- First tankōbon volume cover

死体担ぎのネム (Shitai Katsugi no Nemu)
- Genre: Fantasy
- Written by: Tsukamu Yoriwake
- Published by: Shinchosha
- English publisher: NA: Seven Seas Entertainment;
- Imprint: Bunch Comics
- Magazine: Kurage Bunch
- Original run: April 1, 2025 – present
- Volumes: 3

= Nemu the Corpse Bearer =

Japanese manga series

Nemu the Corpse Bearer (死体担ぎのネム, Shitai Katsugi no Nemu) is a Japanese manga series written and illustrated by Tsukamu Yoriwake. It began serialization on Shinchosha's Kurage Bunch manga website in April 2025.

==Synopsis==
Garen is a young adventurer who is looking for his sister who has been missing for over a year. He enters into a dungeon in search of her, but he later picks up an injury and is unable to move. He later has an encounter with a woman named Nemu who works as a corpse bearer. Her job is to traverse terrains in order to retrieve dead bodies. While witnessing her at work, Garen starts to show respect for her work, and decides to tag along with her in order to find his sister.

==Publication==
Written and illustrated by Tsukamu Yoriwake, Nemu the Corpse Bearer began serialization on Shinchosha's Kurage Bunch manga website on April 1, 2025. Its chapters have been compiled into three tankōbon volumes as of August 2026.

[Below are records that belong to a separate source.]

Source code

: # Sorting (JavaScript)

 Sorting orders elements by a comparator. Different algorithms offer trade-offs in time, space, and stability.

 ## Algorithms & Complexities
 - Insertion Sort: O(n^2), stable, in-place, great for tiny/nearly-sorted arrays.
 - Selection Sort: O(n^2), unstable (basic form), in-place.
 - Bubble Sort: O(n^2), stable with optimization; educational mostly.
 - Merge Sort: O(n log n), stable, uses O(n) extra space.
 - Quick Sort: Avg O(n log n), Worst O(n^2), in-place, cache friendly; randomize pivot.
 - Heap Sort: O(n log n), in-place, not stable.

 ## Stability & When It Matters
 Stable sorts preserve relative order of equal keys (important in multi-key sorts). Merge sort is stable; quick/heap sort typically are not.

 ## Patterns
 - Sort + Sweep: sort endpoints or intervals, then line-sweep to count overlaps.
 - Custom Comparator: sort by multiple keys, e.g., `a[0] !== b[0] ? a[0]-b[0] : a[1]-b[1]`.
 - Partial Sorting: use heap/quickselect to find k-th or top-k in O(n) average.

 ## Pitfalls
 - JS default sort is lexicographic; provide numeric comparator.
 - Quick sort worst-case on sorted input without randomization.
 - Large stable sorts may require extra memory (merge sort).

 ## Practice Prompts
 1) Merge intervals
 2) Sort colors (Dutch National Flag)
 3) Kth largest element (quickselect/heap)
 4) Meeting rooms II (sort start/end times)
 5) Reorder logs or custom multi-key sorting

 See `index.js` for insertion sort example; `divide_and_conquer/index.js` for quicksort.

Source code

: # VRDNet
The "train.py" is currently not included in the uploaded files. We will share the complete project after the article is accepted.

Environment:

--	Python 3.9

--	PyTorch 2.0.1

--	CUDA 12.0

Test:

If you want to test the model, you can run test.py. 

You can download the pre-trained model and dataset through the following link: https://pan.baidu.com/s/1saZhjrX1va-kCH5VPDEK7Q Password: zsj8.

In December 2025, Seven Seas Entertainment announced that they had licensed the manga for English publication, with the first volume set to be released in November 2026.

| No. | Original release date | Original ISBN | North American release date | North American ISBN |
|---|---|---|---|---|
| 1 | August 7, 2025 | 978-4-10-772855-5 | November 10, 2026 | 979-8-89863-488-9 |
| 2 | February 9, 2026 | 978-4-10-772908-8 | March 23, 2027 | 979-8-89863-995-2 |
| 3 | August 7, 2026 | 978-4-10-772968-2 | — | — |

==Reception==
The series has been recommended by manga creators Yoshitoki Ōima and Kanehito Yamada.